Selective Pre-processing of Imbalanced Data for Improving Classification Performance

  • Authors:
  • Jerzy Stefanowski;Szymon Wilk

  • Affiliations:
  • Institute of Computing Science, Poznań University of Technology, Poznań, Poland 60---965;Institute of Computing Science, Poznań University of Technology, Poznań, Poland 60---965 and Telfer School of Management, University of Ottawa, Ottawa, Canada K1N 6N5

  • Venue:
  • DaWaK '08 Proceedings of the 10th international conference on Data Warehousing and Knowledge Discovery
  • Year:
  • 2008

Quantified Score

Hi-index 0.00

Visualization

Abstract

In this paper we discuss problems of constructing classifiers from imbalanced data.
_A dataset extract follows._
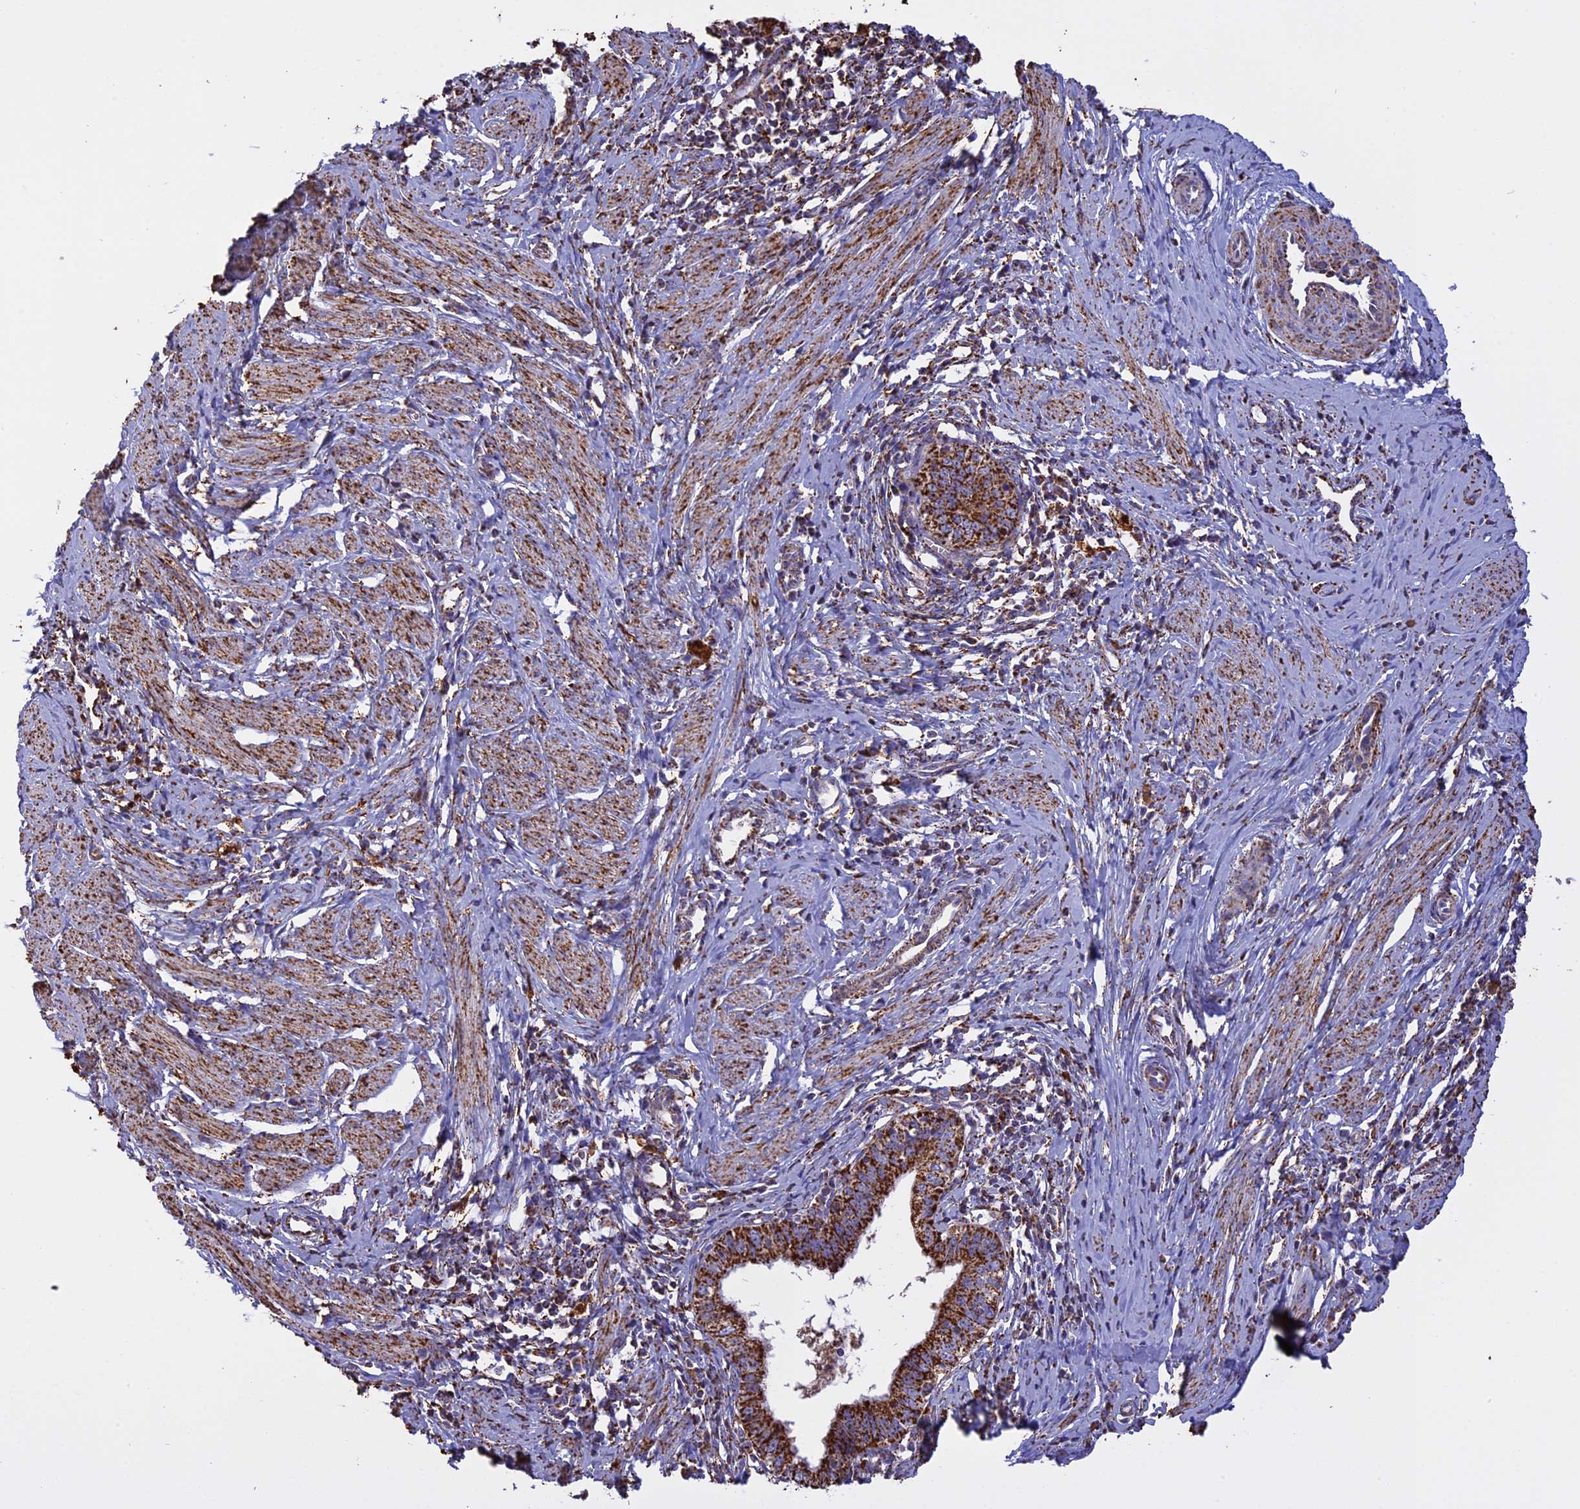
{"staining": {"intensity": "strong", "quantity": ">75%", "location": "cytoplasmic/membranous"}, "tissue": "cervical cancer", "cell_type": "Tumor cells", "image_type": "cancer", "snomed": [{"axis": "morphology", "description": "Adenocarcinoma, NOS"}, {"axis": "topography", "description": "Cervix"}], "caption": "An IHC image of tumor tissue is shown. Protein staining in brown shows strong cytoplasmic/membranous positivity in adenocarcinoma (cervical) within tumor cells. The staining was performed using DAB to visualize the protein expression in brown, while the nuclei were stained in blue with hematoxylin (Magnification: 20x).", "gene": "KCNG1", "patient": {"sex": "female", "age": 36}}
We describe a new approach to selective pre-processing of imbalanced data which combines local over-sampling of the minority class with filtering difficult examples from the majority classes. In experiments focused on rule-based and tree-based classifiers we compare our approach with two other related pre-processing methods --- NCR and SMOTE. The results show that NCR is too strongly biased toward the minority class and leads to deteriorated specificity and overall accuracy, while SMOTE and our approach do not demonstrate such behavior. Analysis of the degree to which the original class distribution has been modified also reveals that our approach does not introduce so extensive changes as SMOTE.